In a system of differential equations, equilibrium points—also known as steady states—are crucial because they represent conditions where the system doesn't change over time. Specifically, these are the points where the derivatives are zero.

To find equilibrium points, we set the right-hand side of the differential equation to zero and solve the resulting algebraic system. Using the exercise's equations:

• For \( \frac{d x_1}{d t} \), solve \( x_1(10 - x_1 - 2x_2) = 0 \).
• For \( \frac{d x_2}{d t} \), solve \( x_2(10 - 2x_1 - x_2) = 0 \).

By solving these, we find that the equilibrium occurs at \( \left( \frac{10}{3}, \frac{10}{3} \right) \). At this point, neither \( x_1 \) nor \( x_2 \) changes, meaning it's a steady state configuration of the system.

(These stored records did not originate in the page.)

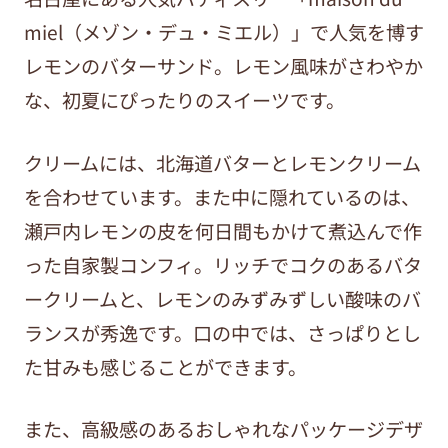
miel（メゾン・デュ・ミエル）」で人気を博す
レモンのバターサンド。レモン風味がさわやか
な、初夏にぴったりのスイーツです。
クリームには、北海道バターとレモンクリーム
を合わせています。また中に隠れているのは、
瀬戸内レモンの皮を何日間もかけて煮込んで作
った自家製コンフィ。リッチでコクのあるバタ
ークリームと、レモンのみずみずしい酸味のバ
ランスが秀逸です。口の中では、さっぱりとし
た甘みも感じることができます。
また、高級感のあるおしゃれなパッケージデザ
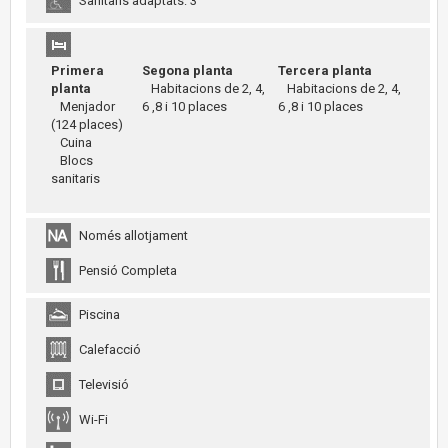
Sanitaris adaptats: 3
Primera
Segona planta
Tercera planta
planta
Habitacions de 2, 4,
Habitacions de 2, 4,
Menjador
6 ,8 i 10 places
6 ,8 i 10 places
(124 places)
Cuina
Blocs
sanitaris
Només allotjament
Pensió Completa
Piscina
Calefacció
Televisió
Wi-Fi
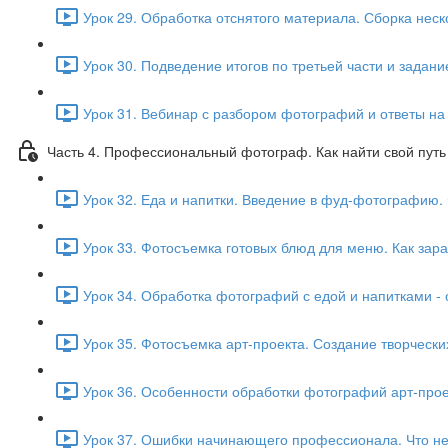
Урок 29. Обработка отснятого материала. Сборка неско
Урок 30. Подведение итогов по третьей части и задани
Урок 31. Вебинар с разбором фотографий и ответы на 
Часть 4. Профессиональный фотограф. Как найти свой пут
Урок 32. Еда и напитки. Введение в фуд-фотографию. 
Урок 33. Фотосъемка готовых блюд для меню. Как зар
Урок 34. Обработка фотографий с едой и напитками -
Урок 35. Фотосъемка арт-проекта. Создание творческих
Урок 36. Особенности обработки фотографий арт-проек
Урок 37. Ошибки начинающего профессионала. Что не с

The Jacobian Matrix is a powerful tool in analyzing the stability of equilibrium points in a system of non-linear equations. It contains partial derivatives that show how each variable in the system influences each other.

For a system with variables \( x_1 \) and \( x_2 \), the Jacobian matrix is expressed as:\[ J = \begin{bmatrix} \frac{\partial f}{\partial x_1} & \frac{\partial f}{\partial x_2} \ \frac{\partial g}{\partial x_1} & \frac{\partial g}{\partial x_2} \end{bmatrix} \]Where \( f \) and \( g \) are your system's equations.

• The top left, \( \frac{\partial f}{\partial x_1} \), tells how \( x_1 \) affects its rate of change in the first equation.
• \( \frac{\partial f}{\partial x_2} \) shows how \( x_2 \) impacts the first equation.
• Similarly, the terms in the second row reflect influences in the second equation.

In our exercise, by plugging in the equilibrium points into the Jacobian matrix, we assess the system's behavior near these steady states. This aids in determining if perturbations or small changes increase (instability) or decrease (stability) over time.

Zero isoclines are lines in the phase plane where the rate of change of one of the variables is zero. These lines help divide the phase plane into regions where the directions of the trajectories can vary significantly.

For the equations given, we find zero isoclines by setting the derivatives to zero:

• For \( \frac{d x_1}{d t} = 0 \): Consider \( x_1(10 - x_1 - 2x_2) = 0 \). Here, zero isoclines are at \( x_1=0 \) and \( 10 - x_1 - 2x_2 = 0 \).
• For \( \frac{d x_2}{d t} = 0 \): We use \( x_2(10 - 2x_1 - x_2) = 0 \). This results in zero isoclines at \( x_2=0 \) and \( 10 - 2x_1 - x_2 = 0 \).

Graphically, plotting zero isoclines provides a roadmap for understanding how the trajectories evolve in different regions. At intersections, we might find equilibrium points, offering further insights into the system's behavior.